Police in Costa Rica have dismantled a network that trafficked cocaine from Colombia for sale within the country, highlighting how Costa Rica's growth as a drug transit country may increase its domestic drug market.
Authorities arrested 14 members of the gang, identifying five of them as part of its leadership, reported Noticias Primero. Among those arrested were a Colombian and a Panamanian, who were allegedly responsible for the first legs of the trafficking route, which stretched from Colombia to Costa Rica via Panama.
Once in Costa Rica, the cocaine was sold to local gangs, who would either sell it on as powder or process it into crack, according to Costa Rica's Security Minister Mario Zamora.
InSight Crime Analysis
Costa Rica has one of the lowest cocaine user rates in Central America -- above only that of Guatemala, according to the United Nations. It has a population of under 5 million, meaning that the potential domestic market is relatively small.
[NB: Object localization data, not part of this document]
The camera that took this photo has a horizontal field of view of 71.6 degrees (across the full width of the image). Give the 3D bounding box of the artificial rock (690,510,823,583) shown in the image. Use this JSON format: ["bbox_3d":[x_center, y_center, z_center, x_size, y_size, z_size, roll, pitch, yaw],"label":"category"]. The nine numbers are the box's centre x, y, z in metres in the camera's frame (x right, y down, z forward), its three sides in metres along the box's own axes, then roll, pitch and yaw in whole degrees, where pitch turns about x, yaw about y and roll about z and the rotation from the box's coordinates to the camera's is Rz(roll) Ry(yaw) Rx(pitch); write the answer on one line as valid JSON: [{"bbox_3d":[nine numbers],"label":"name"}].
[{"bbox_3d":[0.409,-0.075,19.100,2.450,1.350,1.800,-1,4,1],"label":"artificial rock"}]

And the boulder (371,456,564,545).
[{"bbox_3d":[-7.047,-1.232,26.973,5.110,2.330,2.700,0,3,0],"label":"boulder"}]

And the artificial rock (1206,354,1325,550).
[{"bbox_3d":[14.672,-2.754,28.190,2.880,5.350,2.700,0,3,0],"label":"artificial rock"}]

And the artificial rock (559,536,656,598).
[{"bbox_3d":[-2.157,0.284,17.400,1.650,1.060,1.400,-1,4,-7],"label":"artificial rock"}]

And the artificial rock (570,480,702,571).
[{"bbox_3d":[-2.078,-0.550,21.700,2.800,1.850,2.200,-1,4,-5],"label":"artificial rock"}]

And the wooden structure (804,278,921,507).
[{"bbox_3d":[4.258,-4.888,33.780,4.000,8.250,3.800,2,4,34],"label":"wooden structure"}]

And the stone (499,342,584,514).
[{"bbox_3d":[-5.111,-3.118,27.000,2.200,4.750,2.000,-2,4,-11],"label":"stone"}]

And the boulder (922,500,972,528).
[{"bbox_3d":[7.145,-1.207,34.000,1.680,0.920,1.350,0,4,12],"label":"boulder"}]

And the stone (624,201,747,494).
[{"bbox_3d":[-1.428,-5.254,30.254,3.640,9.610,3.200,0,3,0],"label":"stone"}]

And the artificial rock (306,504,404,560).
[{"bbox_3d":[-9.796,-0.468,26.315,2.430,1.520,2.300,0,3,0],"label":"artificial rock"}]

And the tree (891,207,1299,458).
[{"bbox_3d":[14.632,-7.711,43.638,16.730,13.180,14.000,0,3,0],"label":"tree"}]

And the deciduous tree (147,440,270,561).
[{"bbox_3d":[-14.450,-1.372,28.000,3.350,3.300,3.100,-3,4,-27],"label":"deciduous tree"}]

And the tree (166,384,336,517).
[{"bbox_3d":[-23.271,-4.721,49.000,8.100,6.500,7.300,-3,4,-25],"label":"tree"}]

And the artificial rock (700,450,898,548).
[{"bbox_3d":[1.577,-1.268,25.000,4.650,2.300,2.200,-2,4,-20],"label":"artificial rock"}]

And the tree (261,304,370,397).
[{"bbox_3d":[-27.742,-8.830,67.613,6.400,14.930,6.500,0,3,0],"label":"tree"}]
However, in recent years there have been concerns that the country is becoming an increasingly important trafficking route, as other more traditional routes receive heavy attention from the security forces.
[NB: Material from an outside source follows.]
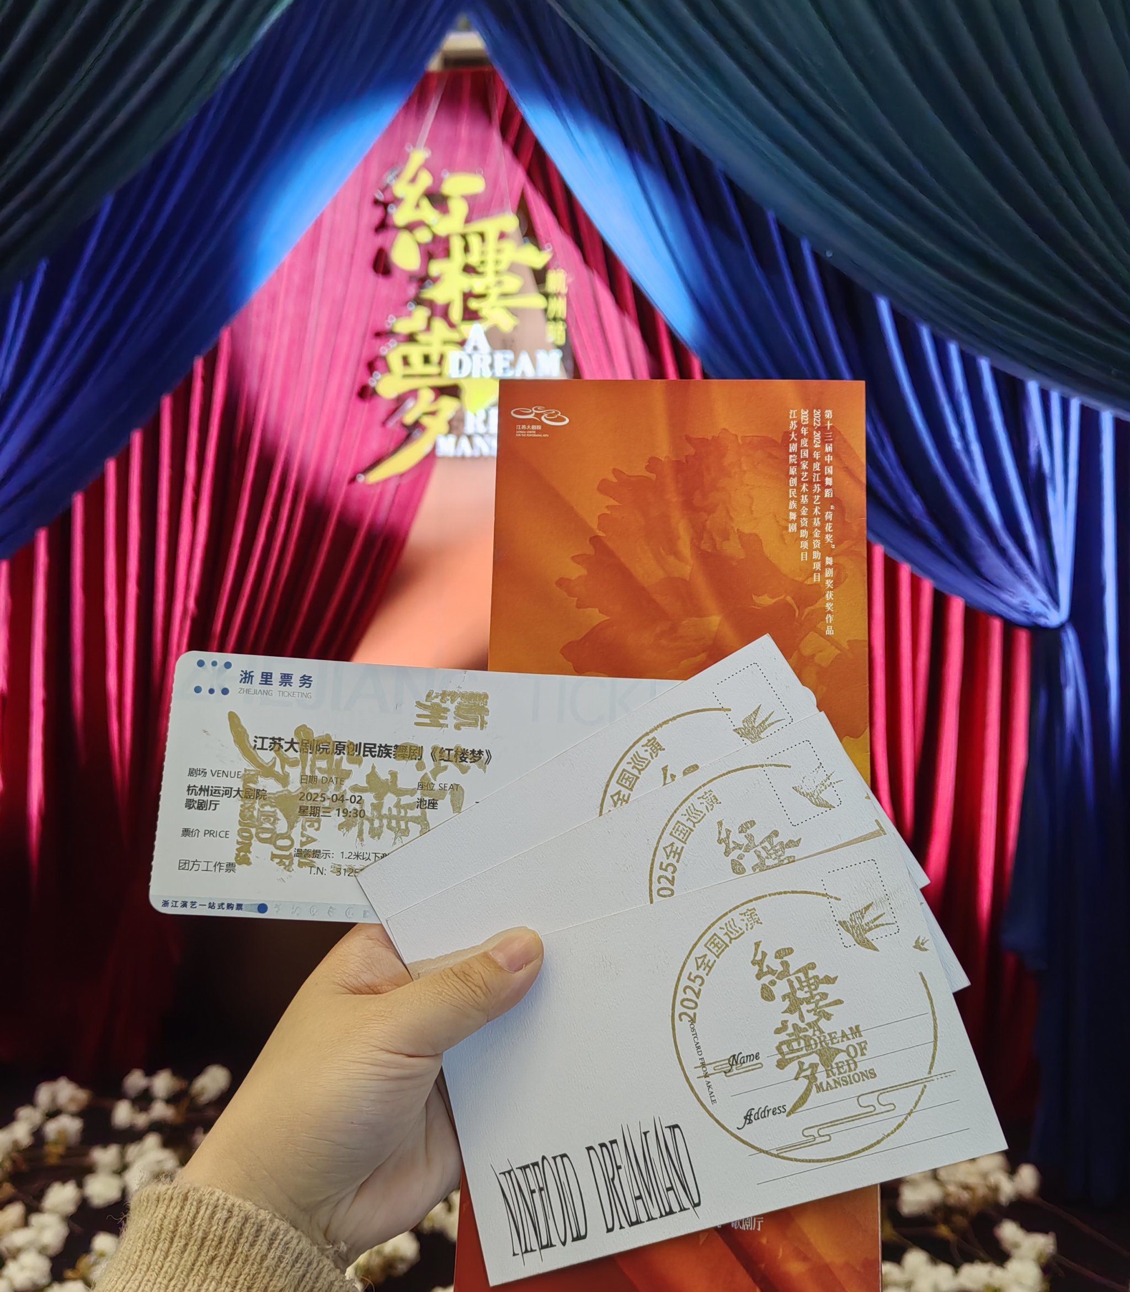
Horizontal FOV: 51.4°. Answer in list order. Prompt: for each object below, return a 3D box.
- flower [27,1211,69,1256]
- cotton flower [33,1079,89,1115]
[{"bbox_3d":[-0.880,1.002,2.000,0.070,0.074,0.070,0,-3,0],"label":"flower"},{"bbox_3d":[-0.779,0.696,1.815,0.081,0.052,0.075,0,-3,0],"label":"cotton flower"}]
Costa Rica's growing popularity as a transit route may push a growth in the domestic cocaine market. Elsewhere in Central America traffickers increasingly pay local criminal groups for services, such as providing security, in drugs instead of cash, creating more access to drugs in the country, and increasing the opportunities and incentives for local gangs to get involved in domestic drug sales.
The US State Department has warned that Costa Rica is ill-equipped to tackle the growing presence of criminal organizations in the country.